Dear White People. Check Your Privilege: "Orte, Dinge, Menschen". Eine poetische Begegnung mit Gastarbeiter*innen

"Orte, Dinge, Menschen". Eine poetische Begegnung mit Gastarbeiter*innen

Wie fühlen sich als nicht-weiß gelabelte Menschen in einer weißen Mehrheitsgesellschaft? Welche Zuschreibungen, welche Stigmata sind mit einer sicht- und/oder hörbaren migrantischen bzw. postmigrantischen Herkunft verbunden? Welche verkürzt-vereinfachten, diskriminierenden Rückschlüsse werden gebetsmühlenartig bemüht und wiederholt, um einen Menschen mit nicht-weißer Identität - eine BiPoc - auf seine Herkunft zu reduzieren? Eine Herkunft, die - im Vergleich zur weißen Mehrheitsgesellschaft - implizit oder explizit als minderwertig eingestuft wird. Ein Minderwert, der zur Rechtfertigung struktureller Ungleichbehandlung, dem Verharrenmüssen auf der untersten oder einer der unteren sozialen Stufen der Leiter herangezogen wird.

Diese und viele weitere Punkte wurden diskutiert (so z.B. der super spannende Vortrag plus Diskussion "Rassismus im Bildungssystem" mit Saraya Gomis), referiert (so z.B. die Podiumsdiskussion "Ich sehe was, was du nicht siehst. Warum wir dringend über Weißsein reden müssen"), poetisch behandelt und geslammt (so z.B. die "Spoken Word"-Peotry mit Azadê Peşmen und Anja Saleh) in dieser zweiten, höchst erfolgreichen und viel besuchten Ausgabe des Symposiums "Dear White People. Check Your Privilege": eine Veranstaltung, die vom 07. bis 11. Januar im E-Werk stattfand und vom Verein Zusammen Leben in Kooperation mit diversen Instituten und Organisationen organisiert wurde.

Dieser Hör-Beitrag widmet sich insbesondere dem Schreibprojekt von Fatma Sagir mit dem Titel "Orte, Dinge, Menschen". Sie ist Wissenschaftlerin und Journalistin und nach vielen Jahren einer Tätigkeit im Kultur- sowie Wissenschaftsjournalismus widmet sie sich nun der Geschichte türkischer Gastarbeiter*innen. Sie will persönliche Geschichten türkischer Gastarbeiter*innen und deren Nachkommen erfahrbar machen. Sie will Einzelschicksale erzählen, ihnen ein Gesicht geben, damit deren Erfahrungen und Lebensleistungen nicht mit deren Tod für immer verschwinden.

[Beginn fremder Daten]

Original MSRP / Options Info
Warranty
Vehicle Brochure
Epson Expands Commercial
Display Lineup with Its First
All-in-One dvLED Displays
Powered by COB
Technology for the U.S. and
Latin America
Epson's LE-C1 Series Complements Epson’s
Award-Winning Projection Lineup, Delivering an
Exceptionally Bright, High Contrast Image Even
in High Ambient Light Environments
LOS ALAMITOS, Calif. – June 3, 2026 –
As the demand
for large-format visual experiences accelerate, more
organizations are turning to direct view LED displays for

Sie will aber auch von deren Traumatisierung durch Entwurzelung sowie Verletzungen aufgrund gesellschaftlicher Ablehnung, Abwertung und mangelnder Anerkennung erzählen und damit einzelne Ereignisse in Bezug setzen zu gespeicherten, nicht vergessenen Erinnerungen. Denn bisher existieren die Geschichten türkischer Gastarbeiter*innen nicht, sie haben keinen Platz in deutscher Geschichtsschreibung, sie finden bisher keinerlei Beachtung in deutscher Erinnerungskultur, und dies obwohl sie am Wiederaufbau Nachkriegsdeutschlands wesentlich beteiligt waren und obwohl sie seit den 1950er Jahren einen Teil der deutschen Gesellschaft bilden.

Fundamental ist daher, Gastarbeiter*innen sichtbar zu machen, ihnen eine Stimme zu geben, indem sie aus der abstrakten Masse herausgehoben und als Individuen erkennbar werden. Fatma Sagir schafft türkischen Gastarbeiter*innen mit ihren Texten einen literarischen Raum. Durch ihre Literatur verbürgt sie sich für deren Lebens- und Identitätsversicherung.